Each record below should be given again exactly as it reads.

MATERIAL PROVIDED |
────────

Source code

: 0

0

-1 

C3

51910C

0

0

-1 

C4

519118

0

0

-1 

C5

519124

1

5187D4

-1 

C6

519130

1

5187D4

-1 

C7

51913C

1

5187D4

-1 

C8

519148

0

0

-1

────────

SOLUTION TO THE EXERCISE |
Source code

: 0

0

-1 

C3

51910C

0

0

-1 

C4

519118

0

0

-1 

C5

519124

1

5187D4

-1 

C6

519130

1

5187D4

-1 

C7

51913C

1

5187D4

-1 

C8

519148

0

0

-1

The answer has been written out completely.